Embolism is a potentially serious complication, which has been inconsistently reported, but may have an incidence as high as 50 per cent. It can occur as a result of thrombus formation around the catheters used in intra-arterial infusion, the partial dissolution of thrombus and distal embolization in the same vessel, or as a wash-over from the thrombus into a more proximal vessel secondary to the breakup of clot and infusion into an occluded artery. These emboli may be clinically silent; however, they can temporarily produce worsening of ischaemia during the procedure. If emboli are identified, they are treated with continued thrombolytic therapy to the embolus, but if there is no clinical improvement surgical intervention may be required.

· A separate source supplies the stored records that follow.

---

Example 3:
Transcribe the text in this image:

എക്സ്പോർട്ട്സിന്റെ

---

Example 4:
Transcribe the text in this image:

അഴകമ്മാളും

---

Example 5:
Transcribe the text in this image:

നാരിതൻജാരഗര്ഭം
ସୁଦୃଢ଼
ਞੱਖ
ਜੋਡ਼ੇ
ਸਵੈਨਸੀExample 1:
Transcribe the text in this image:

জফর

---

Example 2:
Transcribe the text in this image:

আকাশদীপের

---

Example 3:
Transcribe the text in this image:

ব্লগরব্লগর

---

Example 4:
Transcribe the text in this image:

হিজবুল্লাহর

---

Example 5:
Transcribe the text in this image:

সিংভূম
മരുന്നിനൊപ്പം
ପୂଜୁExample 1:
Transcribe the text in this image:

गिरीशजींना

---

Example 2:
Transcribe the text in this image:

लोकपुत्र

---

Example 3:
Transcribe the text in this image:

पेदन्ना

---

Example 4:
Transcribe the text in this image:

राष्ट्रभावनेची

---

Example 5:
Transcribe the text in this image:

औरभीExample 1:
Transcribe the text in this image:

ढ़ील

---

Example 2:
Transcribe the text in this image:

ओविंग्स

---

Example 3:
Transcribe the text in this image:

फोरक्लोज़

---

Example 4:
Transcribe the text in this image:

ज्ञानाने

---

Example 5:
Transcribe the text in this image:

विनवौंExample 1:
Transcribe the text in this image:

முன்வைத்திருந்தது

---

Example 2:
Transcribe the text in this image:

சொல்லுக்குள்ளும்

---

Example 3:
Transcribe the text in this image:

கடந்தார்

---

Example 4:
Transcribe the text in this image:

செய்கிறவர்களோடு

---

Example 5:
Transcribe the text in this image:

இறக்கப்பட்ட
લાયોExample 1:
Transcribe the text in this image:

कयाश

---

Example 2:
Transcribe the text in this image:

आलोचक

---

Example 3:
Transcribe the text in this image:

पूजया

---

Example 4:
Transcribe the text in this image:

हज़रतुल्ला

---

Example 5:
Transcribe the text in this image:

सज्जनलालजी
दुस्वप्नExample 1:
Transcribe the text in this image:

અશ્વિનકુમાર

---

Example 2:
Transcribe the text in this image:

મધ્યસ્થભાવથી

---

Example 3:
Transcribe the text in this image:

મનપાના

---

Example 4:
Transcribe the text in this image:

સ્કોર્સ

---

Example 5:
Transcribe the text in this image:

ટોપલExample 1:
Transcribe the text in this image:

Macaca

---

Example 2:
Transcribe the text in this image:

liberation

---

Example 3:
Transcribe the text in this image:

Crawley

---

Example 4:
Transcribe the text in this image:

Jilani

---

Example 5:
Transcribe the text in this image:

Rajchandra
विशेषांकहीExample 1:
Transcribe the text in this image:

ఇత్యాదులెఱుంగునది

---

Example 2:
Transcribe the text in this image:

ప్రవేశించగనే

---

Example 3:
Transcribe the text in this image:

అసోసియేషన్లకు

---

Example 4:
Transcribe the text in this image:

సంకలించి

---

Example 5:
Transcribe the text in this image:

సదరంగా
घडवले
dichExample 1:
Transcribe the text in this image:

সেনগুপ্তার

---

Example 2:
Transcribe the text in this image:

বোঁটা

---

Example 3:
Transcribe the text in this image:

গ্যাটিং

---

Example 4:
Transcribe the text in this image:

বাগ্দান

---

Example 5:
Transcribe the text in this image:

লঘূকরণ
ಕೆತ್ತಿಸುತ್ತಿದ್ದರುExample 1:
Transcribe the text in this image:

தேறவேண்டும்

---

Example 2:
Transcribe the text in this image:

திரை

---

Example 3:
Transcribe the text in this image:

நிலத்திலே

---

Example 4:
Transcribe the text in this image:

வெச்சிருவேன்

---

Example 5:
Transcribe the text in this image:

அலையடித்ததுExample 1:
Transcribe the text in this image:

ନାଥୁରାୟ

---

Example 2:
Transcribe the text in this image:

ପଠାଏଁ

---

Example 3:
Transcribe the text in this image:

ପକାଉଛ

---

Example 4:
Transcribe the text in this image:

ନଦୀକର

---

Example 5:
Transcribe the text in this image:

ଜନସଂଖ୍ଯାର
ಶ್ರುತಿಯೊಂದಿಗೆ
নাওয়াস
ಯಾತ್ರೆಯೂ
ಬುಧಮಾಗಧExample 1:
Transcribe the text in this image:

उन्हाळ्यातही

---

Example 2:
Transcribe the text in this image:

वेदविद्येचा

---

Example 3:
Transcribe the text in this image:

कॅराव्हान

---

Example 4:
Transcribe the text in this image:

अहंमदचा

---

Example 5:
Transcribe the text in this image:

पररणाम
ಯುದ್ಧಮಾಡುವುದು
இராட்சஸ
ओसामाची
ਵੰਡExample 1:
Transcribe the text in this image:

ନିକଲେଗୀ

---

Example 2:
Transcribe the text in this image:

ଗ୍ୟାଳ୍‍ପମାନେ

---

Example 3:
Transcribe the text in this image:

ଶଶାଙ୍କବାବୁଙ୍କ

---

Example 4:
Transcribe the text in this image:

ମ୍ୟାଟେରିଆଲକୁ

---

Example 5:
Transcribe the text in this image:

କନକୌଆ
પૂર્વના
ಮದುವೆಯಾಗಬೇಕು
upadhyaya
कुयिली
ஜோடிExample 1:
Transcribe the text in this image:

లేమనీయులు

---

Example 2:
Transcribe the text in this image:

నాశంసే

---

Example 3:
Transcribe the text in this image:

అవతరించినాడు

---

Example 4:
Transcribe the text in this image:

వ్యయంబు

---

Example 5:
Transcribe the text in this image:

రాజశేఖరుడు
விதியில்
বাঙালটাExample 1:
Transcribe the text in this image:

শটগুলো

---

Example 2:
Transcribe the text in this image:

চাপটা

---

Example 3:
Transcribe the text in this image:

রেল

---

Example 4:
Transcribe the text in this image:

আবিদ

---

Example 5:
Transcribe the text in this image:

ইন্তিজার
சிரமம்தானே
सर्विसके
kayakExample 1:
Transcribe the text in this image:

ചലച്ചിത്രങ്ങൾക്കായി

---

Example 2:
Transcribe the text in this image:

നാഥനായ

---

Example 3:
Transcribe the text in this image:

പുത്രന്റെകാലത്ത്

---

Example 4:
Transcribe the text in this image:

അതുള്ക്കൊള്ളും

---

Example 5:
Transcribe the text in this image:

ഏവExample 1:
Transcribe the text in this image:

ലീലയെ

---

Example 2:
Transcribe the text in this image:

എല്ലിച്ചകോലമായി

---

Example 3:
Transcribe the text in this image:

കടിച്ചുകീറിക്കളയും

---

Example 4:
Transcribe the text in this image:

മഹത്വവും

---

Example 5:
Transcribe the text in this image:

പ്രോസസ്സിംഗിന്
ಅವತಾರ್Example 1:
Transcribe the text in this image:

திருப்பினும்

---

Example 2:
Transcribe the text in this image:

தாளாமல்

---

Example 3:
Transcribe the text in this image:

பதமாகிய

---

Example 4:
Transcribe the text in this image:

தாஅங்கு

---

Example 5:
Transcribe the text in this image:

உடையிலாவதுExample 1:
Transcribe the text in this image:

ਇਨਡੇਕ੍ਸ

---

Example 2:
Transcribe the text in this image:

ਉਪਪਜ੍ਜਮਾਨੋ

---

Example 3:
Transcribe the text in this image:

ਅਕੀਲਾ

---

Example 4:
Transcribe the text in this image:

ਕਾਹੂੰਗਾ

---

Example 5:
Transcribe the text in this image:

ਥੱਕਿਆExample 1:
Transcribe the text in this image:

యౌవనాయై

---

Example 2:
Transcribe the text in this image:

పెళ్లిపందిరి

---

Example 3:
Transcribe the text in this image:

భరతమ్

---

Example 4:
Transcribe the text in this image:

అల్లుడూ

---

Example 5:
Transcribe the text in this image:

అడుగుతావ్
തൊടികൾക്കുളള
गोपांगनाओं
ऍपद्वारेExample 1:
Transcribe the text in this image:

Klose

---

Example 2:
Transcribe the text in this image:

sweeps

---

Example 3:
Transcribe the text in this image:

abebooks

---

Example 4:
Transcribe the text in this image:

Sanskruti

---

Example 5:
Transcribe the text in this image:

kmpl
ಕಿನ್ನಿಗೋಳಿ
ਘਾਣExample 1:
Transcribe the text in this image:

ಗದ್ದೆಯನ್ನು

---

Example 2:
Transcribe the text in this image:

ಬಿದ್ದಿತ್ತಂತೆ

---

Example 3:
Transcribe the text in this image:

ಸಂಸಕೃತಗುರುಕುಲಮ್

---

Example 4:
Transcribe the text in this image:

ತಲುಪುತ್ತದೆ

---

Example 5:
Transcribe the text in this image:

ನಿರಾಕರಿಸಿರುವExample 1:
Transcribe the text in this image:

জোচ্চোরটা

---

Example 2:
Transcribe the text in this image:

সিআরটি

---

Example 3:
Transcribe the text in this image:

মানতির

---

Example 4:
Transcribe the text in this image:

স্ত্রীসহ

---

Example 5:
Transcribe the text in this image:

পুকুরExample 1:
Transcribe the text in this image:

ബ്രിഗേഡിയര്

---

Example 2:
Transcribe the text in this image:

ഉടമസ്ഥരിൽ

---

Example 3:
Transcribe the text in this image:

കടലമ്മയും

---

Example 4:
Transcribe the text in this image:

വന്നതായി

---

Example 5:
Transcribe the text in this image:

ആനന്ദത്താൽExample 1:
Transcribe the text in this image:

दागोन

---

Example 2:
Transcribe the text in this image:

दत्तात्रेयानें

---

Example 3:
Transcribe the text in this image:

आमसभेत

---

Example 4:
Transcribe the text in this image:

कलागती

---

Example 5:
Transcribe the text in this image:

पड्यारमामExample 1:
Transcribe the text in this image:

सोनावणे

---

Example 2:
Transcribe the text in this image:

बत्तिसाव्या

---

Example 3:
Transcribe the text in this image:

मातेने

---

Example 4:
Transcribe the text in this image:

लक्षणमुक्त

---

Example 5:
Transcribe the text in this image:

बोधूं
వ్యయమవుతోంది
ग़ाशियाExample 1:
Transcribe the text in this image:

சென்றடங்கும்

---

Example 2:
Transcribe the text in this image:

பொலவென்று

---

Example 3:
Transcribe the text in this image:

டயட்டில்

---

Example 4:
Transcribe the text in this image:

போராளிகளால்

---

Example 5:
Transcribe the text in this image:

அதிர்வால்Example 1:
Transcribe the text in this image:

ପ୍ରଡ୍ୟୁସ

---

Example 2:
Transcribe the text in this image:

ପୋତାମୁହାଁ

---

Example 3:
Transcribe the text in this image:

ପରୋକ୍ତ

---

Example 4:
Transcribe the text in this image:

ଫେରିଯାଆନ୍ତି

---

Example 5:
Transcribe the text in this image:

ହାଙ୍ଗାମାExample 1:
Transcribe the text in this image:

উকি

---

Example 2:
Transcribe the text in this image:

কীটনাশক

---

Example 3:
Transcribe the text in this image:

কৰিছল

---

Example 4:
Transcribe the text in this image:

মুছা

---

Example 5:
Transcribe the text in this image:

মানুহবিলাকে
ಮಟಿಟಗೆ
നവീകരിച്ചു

FUTURE TRENDS OF THROMBOLYTIC THERAPY
As thrombolytic therapy has been used for over two decades, advances continue. New drugs may be more selective in activating clot specific plasminogen without causing a systemic activation of the thrombolytic system. New and better delivery methods are being developed: coaxial systems that inject the drug at high speeds through many small side holes improve delivery of the drug and diminish the time of administration. New mechanical devices are being developed that work along with the thrombolytic drugs to break up the clot and remove it by suction. There are also pulsed laser systems that can selectively ablate thrombus, thereby enhancing the efficiency of the thrombolytic drug. Continued research will make thrombolytic therapy more widespread and safer in its applications for the treatment of thrombotic disorders.